Trey watched her, running again and almost tripping on the hem of a gown that looked as though it had been made for a woman a good six inches taller than she was and at least two stone heavier.
She was so damned alone, save for the mongrel dog with the crooked tail. That was it. And now it looked as though she was after another soul to rescue. Lord, there would be a whole menagerie of creatures at Blackhaven for Christmas, he thought, like some emptying of the Holy Ark at the very end of a bleak and frozen world. Despite meaning not to, he called to his man to bring a blanket and followed.

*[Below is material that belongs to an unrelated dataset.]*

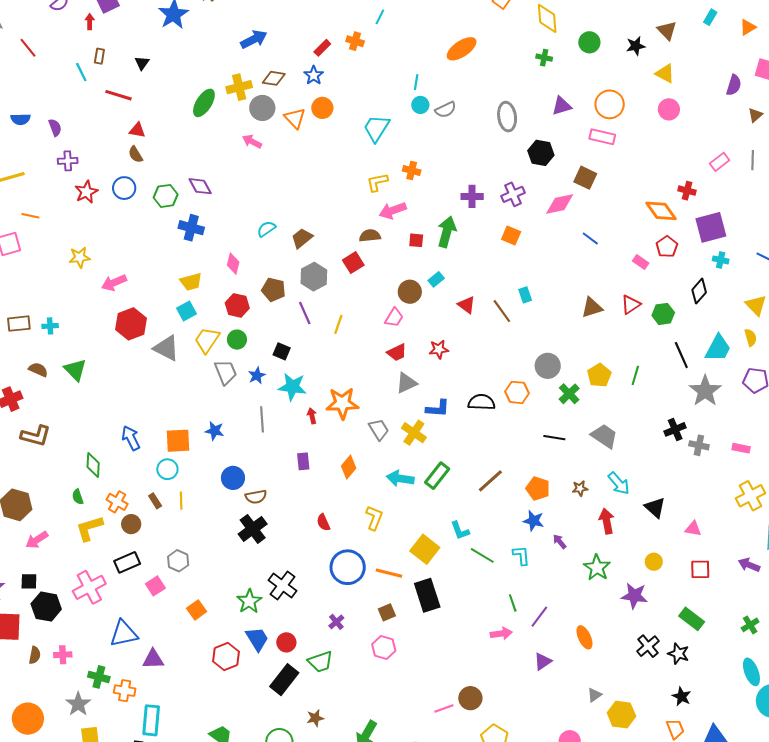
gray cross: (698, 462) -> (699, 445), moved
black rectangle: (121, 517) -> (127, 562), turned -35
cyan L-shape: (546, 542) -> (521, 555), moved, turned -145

The shoes she wore allowed her little traction on the ice though she regained her balance as she almost lost it and pressed forwards, shouting instructions to the dog who seemed to have no mind to obey.
She shouldn’t have come outside in these satin slippers Seraphina thought, as she met the noisy incoming group, because already her feet were freezing and she was sliding on the ice.
‘Drop it,’ she said, her voice as gruff as she could make it, though her hound seemed to have no intention of obeying her. ‘Drop it,’ she said again, but Melusine simply ran the other way, the hysterical squawks of the bird egging the dog on. The boys tried to catch her, but missed as a flurry of snow from a nearby tree whitened the scene.
‘Stop.’ Blackhaven’s order.
For the first time ever the dog obeyed a command, sidling over to the voice of authority and laying the wet bird carefully at his feet.
‘Good dog.’ The duke’s hand came down to pat Melusine’s ears before he lifted the now-silent bird into his palm, his sons picking themselves up and gathering around him to look.
‘Melusine jumped into the pond, Papa. I think she was saving the bird because it was caught in the middle of the ice.’
‘There were no others there, either.’ The youngest child joined in David’s story. ‘And it was shivering and cold, like it is now.’
‘It … is … scared—’ Terence had his own interpretation of events ‘—because its mother … is dead.’
Like his own, Seraphina thought, and saw the duke reach out to bring his second son closer, his hand curling around thin shoulders.
‘We shall make certain then that she is fed when we are back inside,’ she said, ‘for all birds love mash, fruit and vegetables finely sliced. It is a known fact.’
Four sets of identical eyes fastened on to her own at this imparted knowledge.
‘Is she another girl, then?’ Gareth asked the question.
‘I am not exactly certain.’
The small bird struggled suddenly, then stood and spread its wings before flying up into the air and away. Heartfelt laughter rang around the bowers of pines and bare oak branches as they watched its flight, ungainly at first, but growing in competence with practice.